_PROMPT_
Please repeat the rows below word for word, leaving out the pictures.

===== SOURCE MATERIAL =====

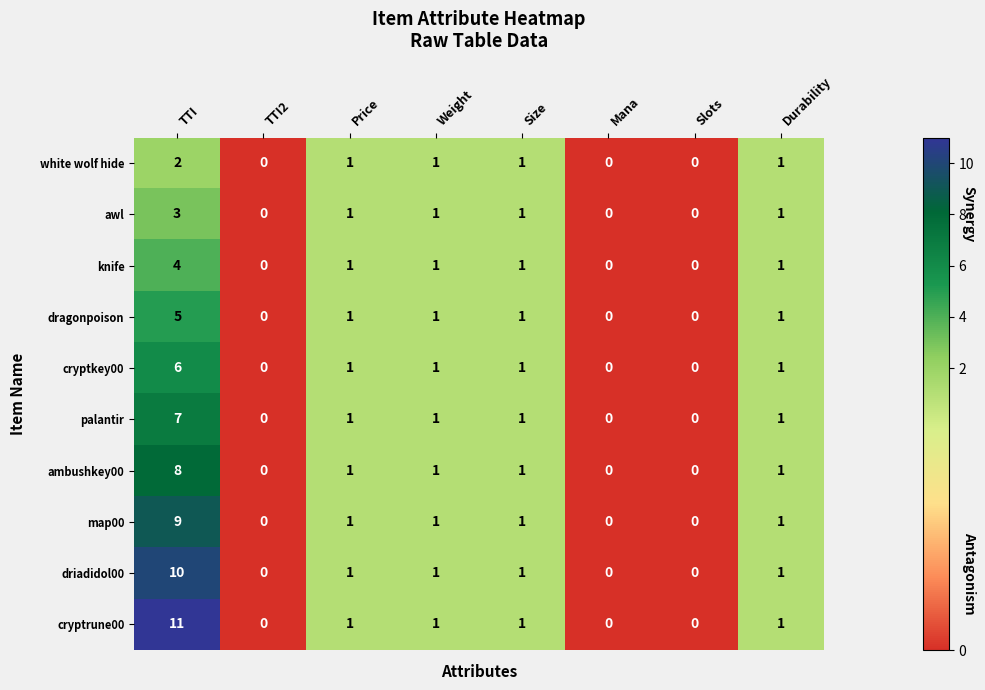

What is the maximum value shown in the chart?

11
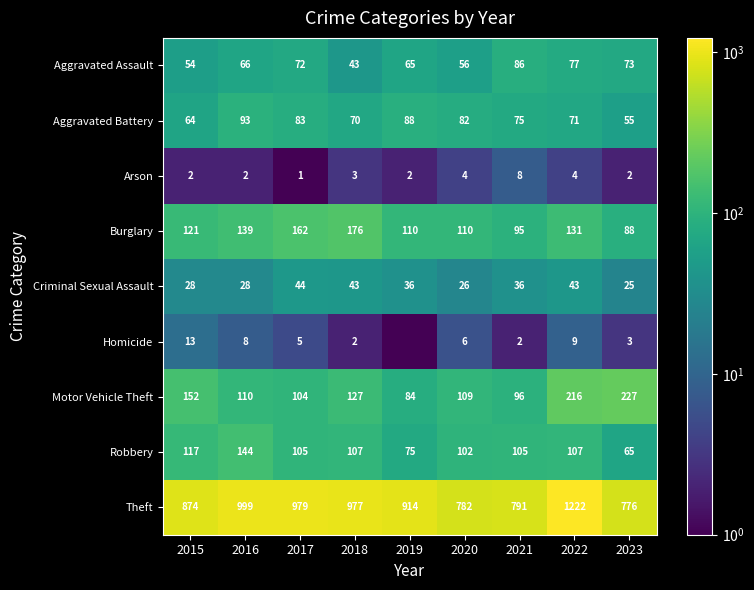

The value of Motor Vehicle Theft at 2016 is 110.0. True or false?

True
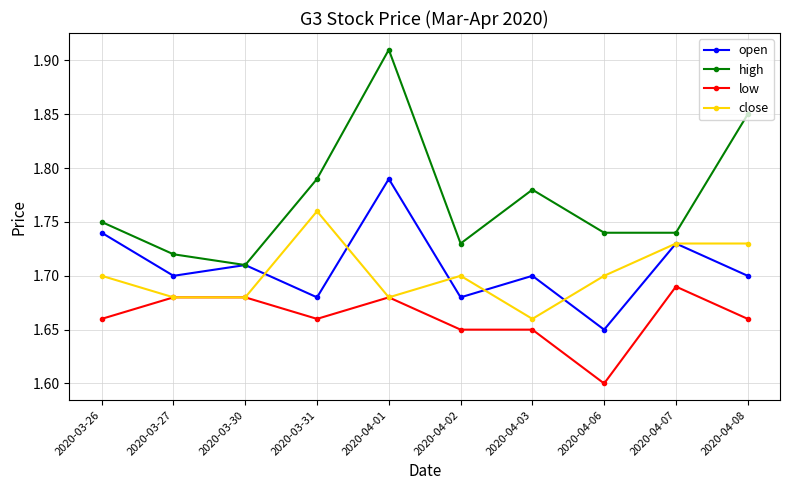

Which label corresponds to the smallest value in the chart?

2020-04-06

=====

_SOLUTION FOR THIS PROBLEM_
What is the maximum value shown in the chart?

11

The value of Motor Vehicle Theft at 2016 is 110.0. True or false?

True

Which label corresponds to the smallest value in the chart?

2020-04-06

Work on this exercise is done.